The triple world champion judoka, who had disappointed with a bronze medal at the 2016 Games in Rio de Janeiro, had a nail-biting ride to the top of the podium with three victories in the finals coming in the sudden death Golden Score period.
He had a close shave in his quarter-final, winning during Golden Score overtime on a foul by his Georgian opponent Lukhumi Chkhvimiani.
In the elimination round of 16, Takato delivered an ippon against Belgian Jorre Verstaeten.
"It was frustrating in Rio," Takato said. "It was a long road to get here."
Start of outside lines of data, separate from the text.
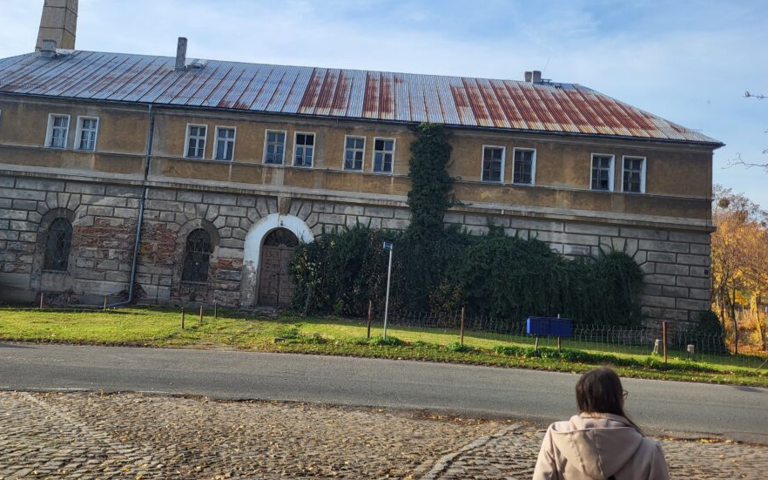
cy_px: 166
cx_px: 324
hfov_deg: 59.4
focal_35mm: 32
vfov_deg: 39.0
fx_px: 670
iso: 40
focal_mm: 5.4
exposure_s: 1/1361
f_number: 1.8
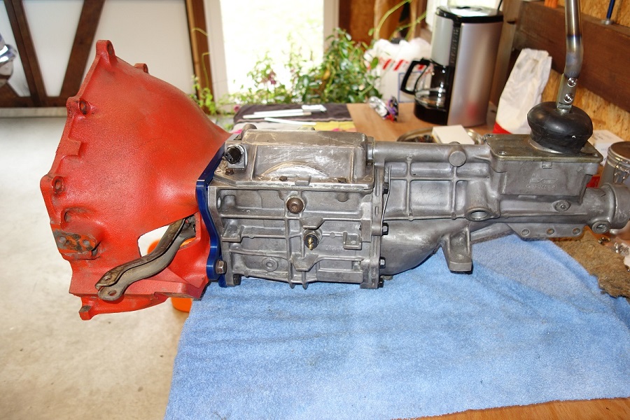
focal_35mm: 28
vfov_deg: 46.4
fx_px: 490
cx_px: 315
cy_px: 210
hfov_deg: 65.5
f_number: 1.8
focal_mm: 10.4
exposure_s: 1/30
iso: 125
Takato's victory underscored Japan's strength at a sport that originated in the country. Bronze medals went to Yeldos Smetov of Kazakhstan and Luka Mkheidze of France.
Japanese female judoka Funa Tonaki reached the final in her 48kg class but lost to Kosovo's Distria Krasniqi, just one bout away from achieving double gold on the same day.
Tonaki, a former world champion making her Olympic debut, won a semi-final with an ippon - judo's equivalent of a knockout - by pinning Ukraine's Daria Bilodid in Golden Score overtime.
It was a bittersweet day for the host nation, which has endured a lead up to the Games like no other.
The career of "King" Kohei Uchimura, twice Olympics all-around champion and holder of seven Olympic medals, came to an abrupt end when he failed to qualify in the gymnastics arena.
Japan also suffered an opening swimming session blow when top gold medal hope Daiya Seto failed to make the men's 400 metres medley final.